(Extracted page text data)

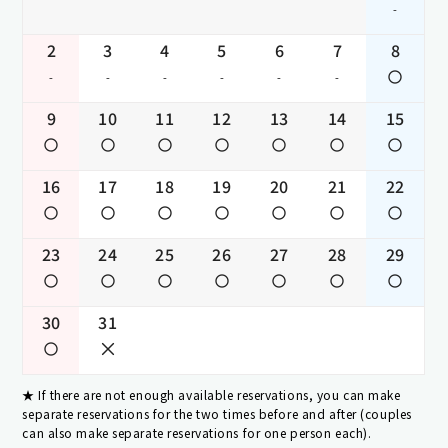
-
2
3
4
5
6
7
8
-
-
-
-
-
-
9
10
11
12
13
14
15
16
17
18
19
20
21
22
23
24
25
26
27
28
29
30
31
If there are not enough available reservations, you can make
separate reservations for the two times before and after (couples
can also make separate reservations for one person each).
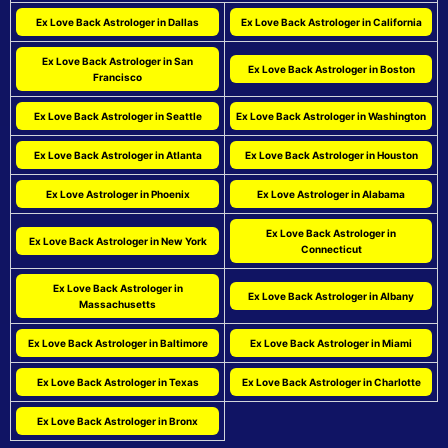
Ex Love Back Astrologer in Dallas
Ex Love Back Astrologer in California
Ex Love Back Astrologer in San
Ex Love Back Astrologer in Boston
Francisco
Ex Love Back Astrologer in Seattle
Ex Love Back Astrologer in Washington
Ex Love Back Astrologer in Atlanta
Ex Love Back Astrologer in Houston
Ex Love Astrologer in Phoenix
Ex Love Astrologer in Alabama
Ex Love Back Astrologer in
Ex Love Back Astrologer in New York
Connecticut
Ex Love Back Astrologer in
Ex Love Back Astrologer in Albany
Massachusetts
Ex Love Back Astrologer in Baltimore
Ex Love Back Astrologer in Miami
Ex Love Back Astrologer in Texas
Ex Love Back Astrologer in Charlotte
Ex Love Back Astrologer in Bronx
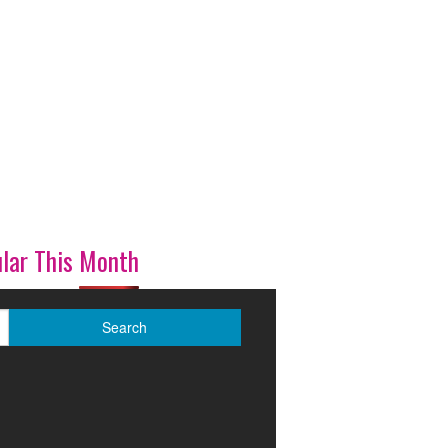
lar This Month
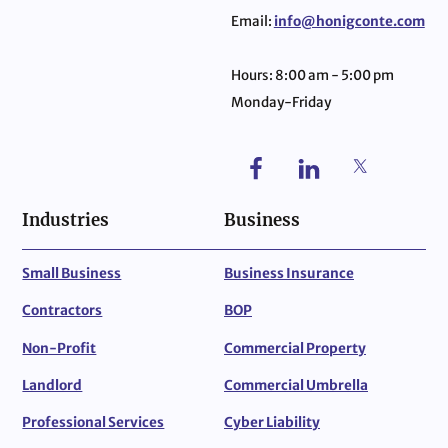
Email:
info@honigconte.com
Hours: 8:00 am - 5:00 pm
Monday-Friday
Industries
Business
Small Business
Business Insurance
Contractors
BOP
Non-Profit
Commercial Property
Landlord
Commercial Umbrella
Professional Services
Cyber Liability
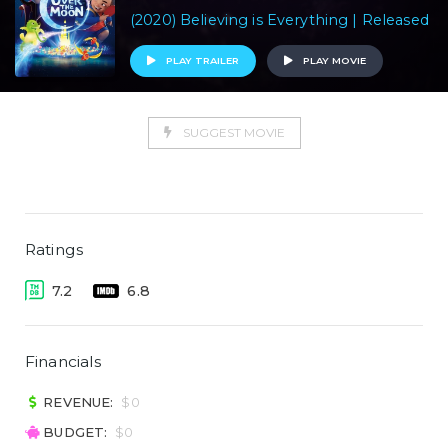
(2020) Believing is Everything | Released
PLAY TRAILER
PLAY MOVIE
SUGGEST MOVIE
Ratings
7.2
6.8
Financials
REVENUE:
$0
BUDGET:
$0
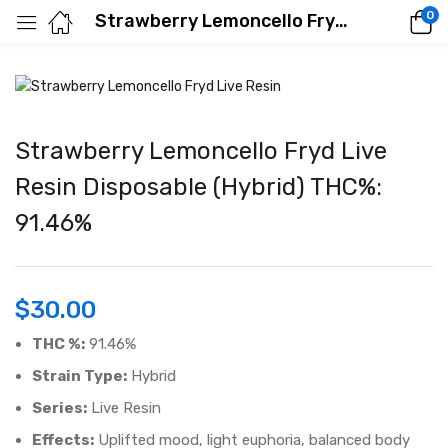
0
Strawberry Lemoncello Fryd Live Resin Disposable (Hybrid) THC%: 91.46%
Strawberry Lemoncello Fryd Live
Resin Disposable (Hybrid) THC%:
91.46%
$
30.00
THC %:
91.46%
Strain Type:
Hybrid
Series:
Live Resin
Effects:
Uplifted mood, light euphoria, balanced body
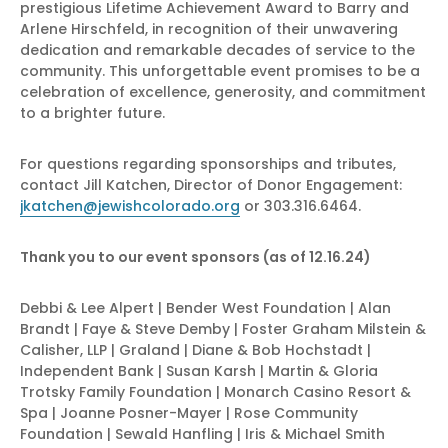
prestigious Lifetime Achievement Award to Barry and
Arlene Hirschfeld, in recognition of their unwavering
dedication and remarkable decades of service to the
community. This unforgettable event promises to be a
celebration of excellence, generosity, and commitment
to a brighter future.
For questions regarding sponsorships and tributes,
contact Jill Katchen, Director of Donor Engagement:
jkatchen@jewishcolorado.org
or 303.316.6464.
Thank you to our event sponsors (as of 12.16.24)
Debbi & Lee Alpert | Bender West Foundation | Alan
Brandt | Faye & Steve Demby | Foster Graham Milstein &
Calisher, LLP | Graland | Diane & Bob Hochstadt |
Independent Bank | Susan Karsh | Martin & Gloria
Trotsky Family Foundation | Monarch Casino Resort &
Spa | Joanne Posner-Mayer | Rose Community
Foundation | Sewald Hanfling | Iris & Michael Smith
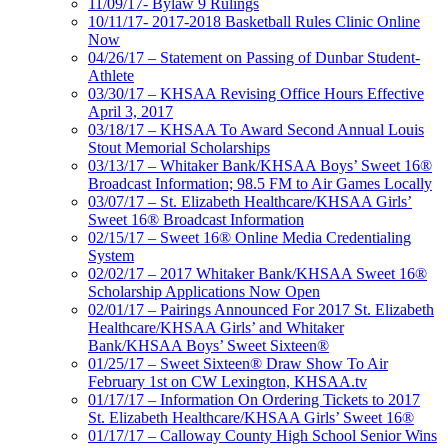
11/09/17- Bylaw 9 Rulings
10/11/17- 2017-2018 Basketball Rules Clinic Online
Now
04/26/17 – Statement on Passing of Dunbar Student-
Athlete
03/30/17 – KHSAA Revising Office Hours Effective
April 3, 2017
03/18/17 – KHSAA To Award Second Annual Louis
Stout Memorial Scholarships
03/13/17 – Whitaker Bank/KHSAA Boys’ Sweet 16®
Broadcast Information; 98.5 FM to Air Games Locally
03/07/17 – St. Elizabeth Healthcare/KHSAA Girls’
Sweet 16® Broadcast Information
02/15/17 – Sweet 16® Online Media Credentialing
System
02/02/17 – 2017 Whitaker Bank/KHSAA Sweet 16®
Scholarship Applications Now Open
02/01/17 – Pairings Announced For 2017 St. Elizabeth
Healthcare/KHSAA Girls’ and Whitaker
Bank/KHSAA Boys’ Sweet Sixteen®
01/25/17 – Sweet Sixteen® Draw Show To Air
February 1st on CW Lexington, KHSAA.tv
01/17/17 – Information On Ordering Tickets to 2017
St. Elizabeth Healthcare/KHSAA Girls’ Sweet 16®
01/17/17 – Calloway County High School Senior Wins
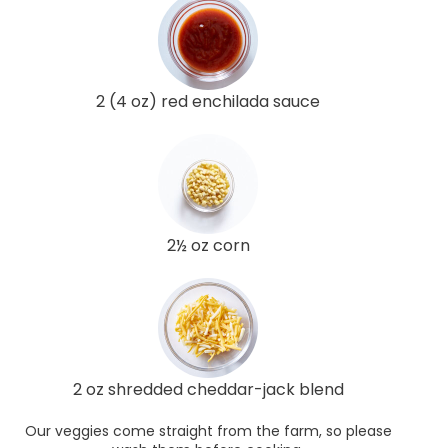
2 (4 oz) red enchilada sauce
2½ oz corn
2 oz shredded cheddar-jack blend
Our veggies come straight from the farm, so please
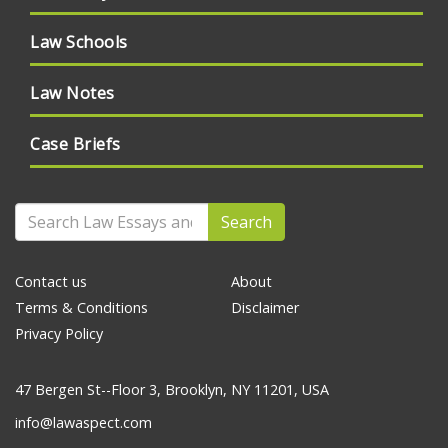
Law Schools
Law Notes
Case Briefs
Search
Contact us
About
Terms & Conditions
Disclaimer
Privacy Policy
47 Bergen St--Floor 3, Brooklyn, NY 11201, USA
info@lawaspect.com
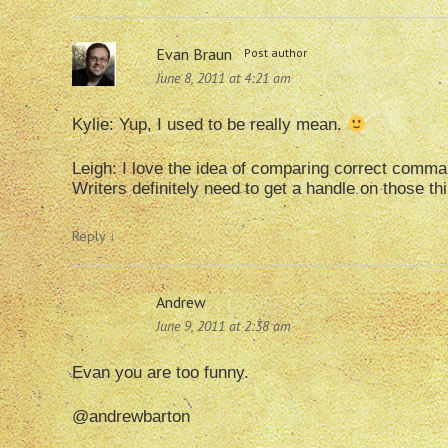
Evan Braun
Post author
June 8, 2011 at 4:21 am
Kylie: Yup, I used to be really mean.
Leigh: I love the idea of comparing correct comma us
Writers definitely need to get a handle on those th
Reply
↓
Andrew
June 9, 2011 at 2:38 am
Evan you are too funny.
@andrewbarton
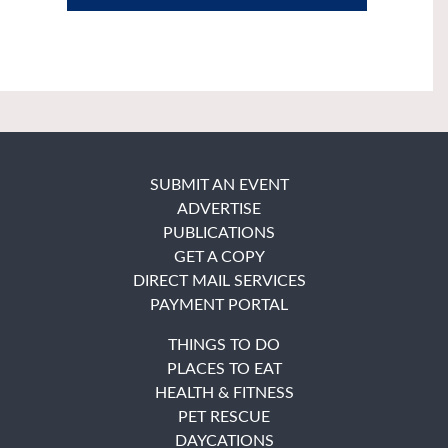
SUBMIT AN EVENT
ADVERTISE
PUBLICATIONS
GET A COPY
DIRECT MAIL SERVICES
PAYMENT PORTAL
THINGS TO DO
PLACES TO EAT
HEALTH & FITNESS
PET RESCUE
DAYCATIONS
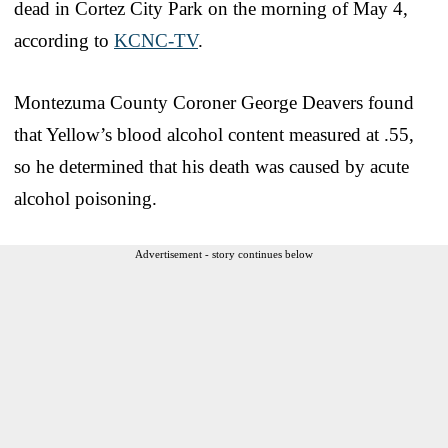
dead in Cortez City Park on the morning of May 4,
according to
KCNC-TV
.
Montezuma County Coroner George Deavers found
that Yellow’s blood alcohol content measured at .55,
so he determined that his death was caused by acute
alcohol poisoning.
Advertisement - story continues below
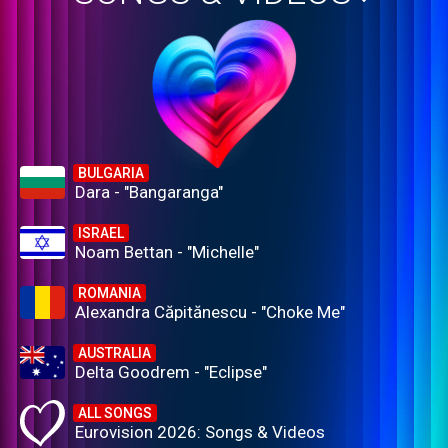
BULGARIA
Dara - "Bangaranga"
ISRAEL
Noam Bettan - "Michelle"
ROMANIA
Alexandra Căpitănescu - "Choke Me"
AUSTRALIA
Delta Goodrem - "Eclipse"
ALL SONGS
Eurovision 2026: Songs & Videos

**About this exercise**
Gather every line above that contains the string "alcohol", matching uppercase and lowercase exactly.

**Task response**
that Yellow’s blood alcohol content measured at .55,
alcohol poisoning.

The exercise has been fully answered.